Empat anak perempuan memainkan boneka. Mereka semua berumur sama, 18 tahun. Tapi sebelum memulai, mereka terlebih dahulu membuat perjanjian agar permianan bisa dimainkan dengan lebih serius dan kompetitif. Maka permainan akan terasa lebih seru, kan?
Keempatnya duduk berbaris membentuk sebuah lingkaran, dengan memangku masing-masing bonekanya. Anak tertinggi beringai dengan tatapan mata biru yang aneh, mulai bicara. Walau terlihat seperti itu, nyatanya ialah yang paling cerdik dan licik. Ia menjelaskan tentang aturan dan cara permainannya. Ketiga anak lain yang mendengar dengan seksama terlihat antusias dan tak sabar memulai.
Permainan boneka ini akan sangat berbeda dengan permainan pada umumnya. Mereka akan saling menukar boneka masing-masing dan menarik boneka lawan seakan ingin merobeknya. Mereka akan melempar boneka ke langit, mengambil boneka lain secara acak, dan berlomba siapa yang paling cepat mengoyakkan. Anak dengan tenaga terkuat —atau jahitan boneka terkuatlah, yang diuntungkan dalam permainan ini. Tapi mereka hanya bocah 18 tahun, siapa yang memikirkan sesuatu seperti itu.

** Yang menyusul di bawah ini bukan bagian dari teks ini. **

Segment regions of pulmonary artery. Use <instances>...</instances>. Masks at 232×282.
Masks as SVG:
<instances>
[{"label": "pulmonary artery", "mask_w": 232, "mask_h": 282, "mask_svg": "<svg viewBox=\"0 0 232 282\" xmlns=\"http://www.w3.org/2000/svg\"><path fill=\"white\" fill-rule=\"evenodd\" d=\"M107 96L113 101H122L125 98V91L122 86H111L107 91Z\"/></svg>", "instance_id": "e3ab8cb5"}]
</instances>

Anak dengan wajah terpolos, kuncir -sedikit bekas cacar- berkaca mata dan biasanya menjadi korban bullying, adalah pengoyak boneka pertama. Ia mengoyakan boneka beruang kuning milik salah satu dari keempatnya, tepat di bagian leher —dan memisahkan antara kepala dan tubuh boneka. Si pemilik boneka beruang, si anak broken home pun harus berhenti di ronde pertama ini.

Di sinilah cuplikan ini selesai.